Dubroca, T., et al., A quasi-optical and corrugated waveguide microwave transmission system for simultaneous dynamic nuclear polarization NMR on two separate 14.1 T spectrometers. J. Magn. Reson., 2018.

https://www.sciencedirect.com/science/article/pii/S1090780718300387

Nuclear magnetic resonance (NMR) is an intrinsically insensitive technique, with Boltzmann distributions of nuclear spin states on the order of parts per million in conventional magnetic fields. To overcome this limitation, dynamic nuclear polarization (DNP) can be used to gain up to three orders of magnitude in signal enhancement, which can decrease experimental time by up to six orders of magnitude.
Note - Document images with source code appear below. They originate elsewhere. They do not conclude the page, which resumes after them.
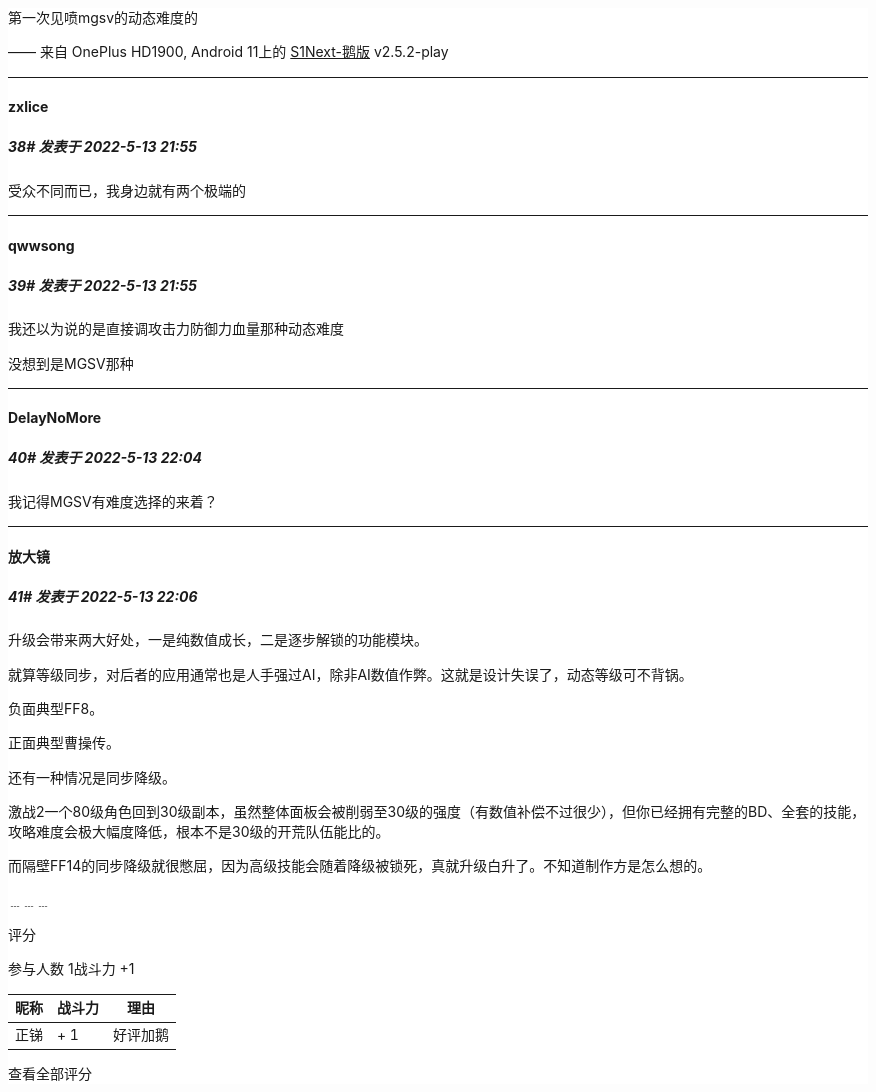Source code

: 第一次见喷mgsv的动态难度的

—— 来自 OnePlus HD1900, Android 11上的 [S1Next-鹅版](https://github.com/ykrank/S1-Next/releases) v2.5.2-play

*****

####  zxlice  
##### 38#       发表于 2022-5-13 21:55

受众不同而已，我身边就有两个极端的

*****

####  qwwsong  
##### 39#       发表于 2022-5-13 21:55

我还以为说的是直接调攻击力防御力血量那种动态难度

没想到是MGSV那种

*****

####  DelayNoMore  
##### 40#       发表于 2022-5-13 22:04

我记得MGSV有难度选择的来着？

*****

####  放大镜  
##### 41#       发表于 2022-5-13 22:06

升级会带来两大好处，一是纯数值成长，二是逐步解锁的功能模块。

就算等级同步，对后者的应用通常也是人手强过AI，除非AI数值作弊。这就是设计失误了，动态等级可不背锅。

负面典型FF8。

正面典型曹操传。

还有一种情况是同步降级。

激战2一个80级角色回到30级副本，虽然整体面板会被削弱至30级的强度（有数值补偿不过很少），但你已经拥有完整的BD、全套的技能，攻略难度会极大幅度降低，根本不是30级的开荒队伍能比的。

而隔壁FF14的同步降级就很憋屈，因为高级技能会随着降级被锁死，真就升级白升了。不知道制作方是怎么想的。

﹍﹍﹍

评分

 参与人数 1战斗力 +1

|昵称|战斗力|理由|
|----|---|---|
| 正锑| + 1|好评加鹅|

查看全部评分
In DNP experiments, nuclear spin polarization is enhanced by transferring the relatively larger electron polarization to NMR active nuclei via microwave irradiation. Here, we describe the design and performance of a quasi-optical system enabling the use of a single 395 GHz gyrotron microwave source to simultaneously perform DNP experiments on two different 14.1 T (1H 600 MHz) NMR spectrometers: one configured for magic angle spinning (MAS) solid state NMR; the other configured for solution state NMR experiments. In particular, we describe how the high power microwave beam is split, transmitted, and manipulated between the two spectrometers. A 13C enhancement of 128 is achieved via the cross effect for alanine, using the nitroxide biradical AMUPol, under MAS-DNP conditions at 110K, while a 31P enhancement of 160 is achieved via the Overhauser effect for triphenylphosphine using the monoradical BDPA under solution NMR conditions at room temperature. The latter result is the first demonstration of Overhauser DNP in the solution state at a field of 14.1 T (1H 600 MHz). Moreover these results have been produced with large sample volumes (∼100 µL, i.e. 3 mm diameter NMR tubes).